In my visualization, the ordering of scenes is more user-directed with soft author-led ordering recommendations - the so called hybrid structure. From the main overview page the user can drill down on one of the two detailed aspects of the dataset consisting of two scenes each. In each scene, the user has a freedom of either continuing to go forward or backward, or to return to the main overview page. Plus there is an option to click on the About Visualization button on each page to see this essay.

According to E. Segel and J. Heer in Narrative Visualization: Telling Stories with Data [2], "the drill-down story visualization structure presents a general theme and then allows the user to choose among particular instances of that theme to reveal additional details and backstories." This is exactly what my visualization does because it has the first overview scene where the number of speakers are shown for each language in the form of a pie chart, and then the viewer can drill down on two more detailed aspects: the number of speakers per the female vs. male distribution of languages (two scenes - one for the largest and one for the smallest languages) or the urban vs. rural distribution (similar two scenes). Therefore, the type of hybrid structure that I selected for my visualization is the drill-down story visualization.

Thus, my visualization contains 5 scenes: a pie chart as an overview of the dataset and four categorical vs. quantitative side-by-side bar charts. The layout includes the charts themselves and triggers in the form of buttons to initiate transition from one scene to another. Arcs on the pie chart, bars on the bar chart, and labels on all charts have a hover over effect which makes them stand out during mouse over. I tried to use a consistent visual design to keep the audience oriented through transitions:

The annotations are applied as follows in my visualization:

To support visual consistency, I used exactly the same styles and templates for similar types of the above annotations on each slide so that they would not distract the viewer from data analysis (e.g. font size, font color, hover over behavior, etc.).

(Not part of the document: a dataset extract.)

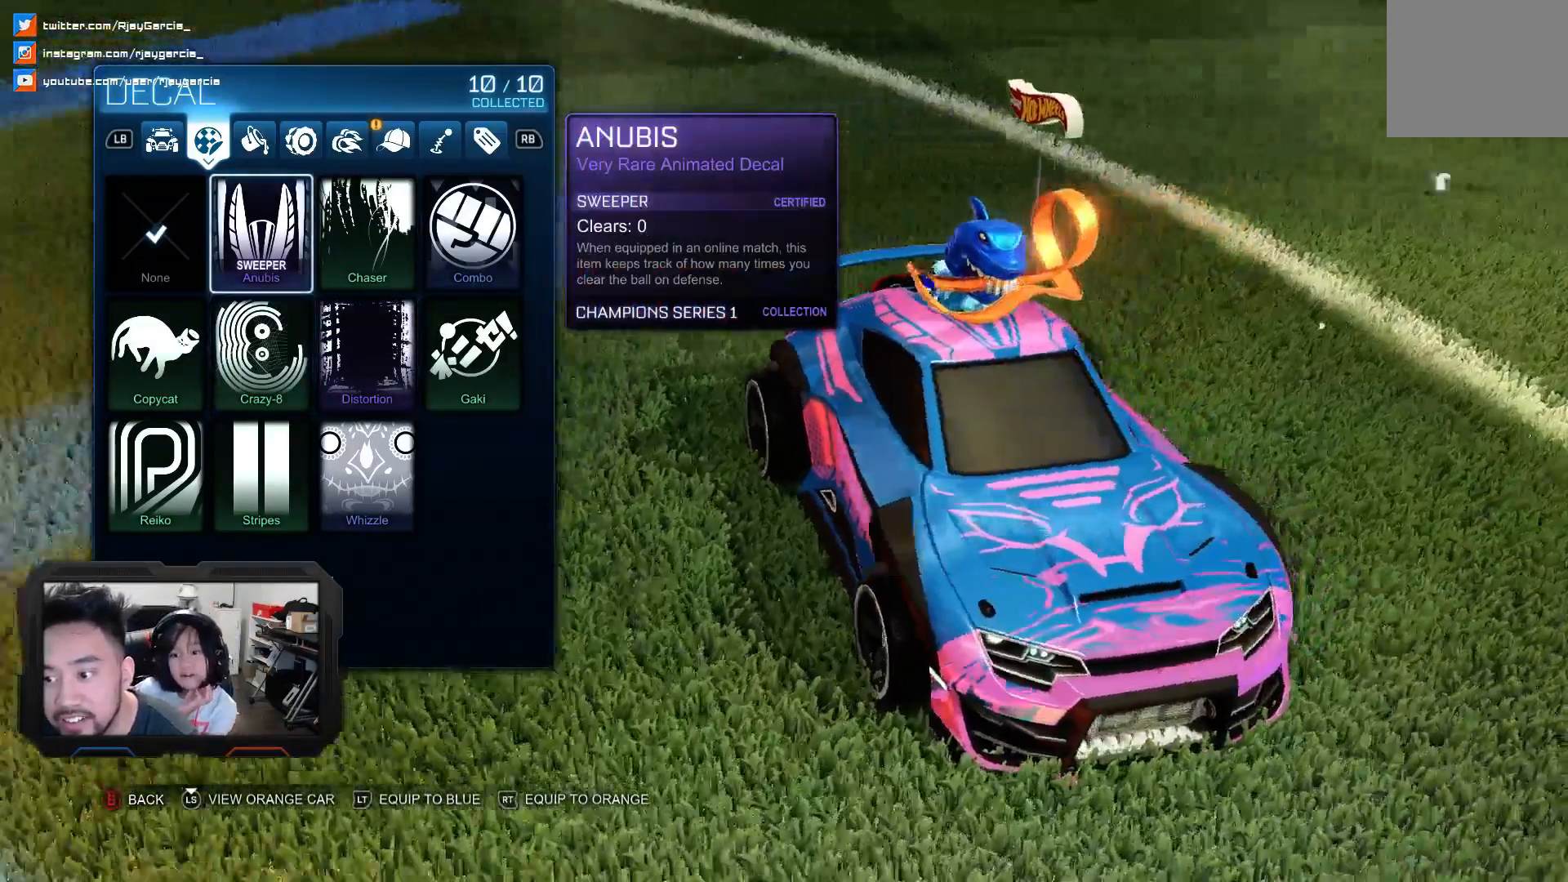
{"buttons": [], "left_stick": "center", "right_stick": "left", "events": []}
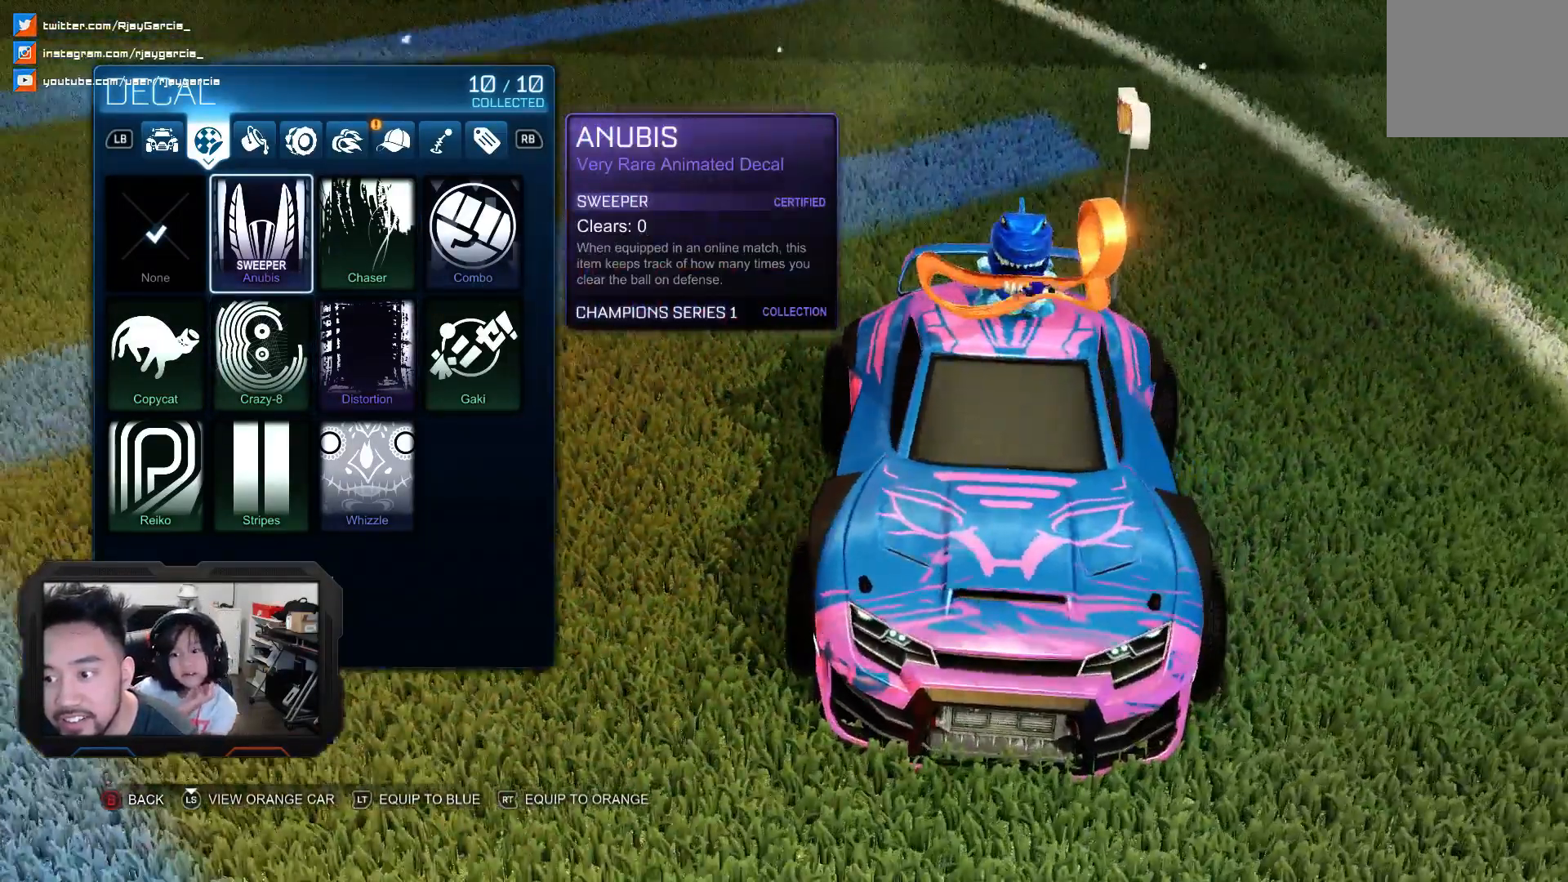
{"buttons": [], "left_stick": "center", "right_stick": "center", "events": [[67, "right_stick", "center"], [200, "CROSS", "down"], [333, "CROSS", "up"]]}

As defined by A. Satyanarayan and J. Heer in Authoring narrative visualizations with Ellipsis [1], parameters are name-value pairs that set visualization state and provide a means for decoupled control. In my visualization parameters include:

When the value of any of these parameters changes, the visualization is re-drawn. In my visualization I do not use any parameters bound to widgets (sliders or drop-down menus), but this is something to think of in the future. Each of these parameters controls the current state of every scene type in my narrative visualization; the corresponding scene types are mentioned in the parenthesis above.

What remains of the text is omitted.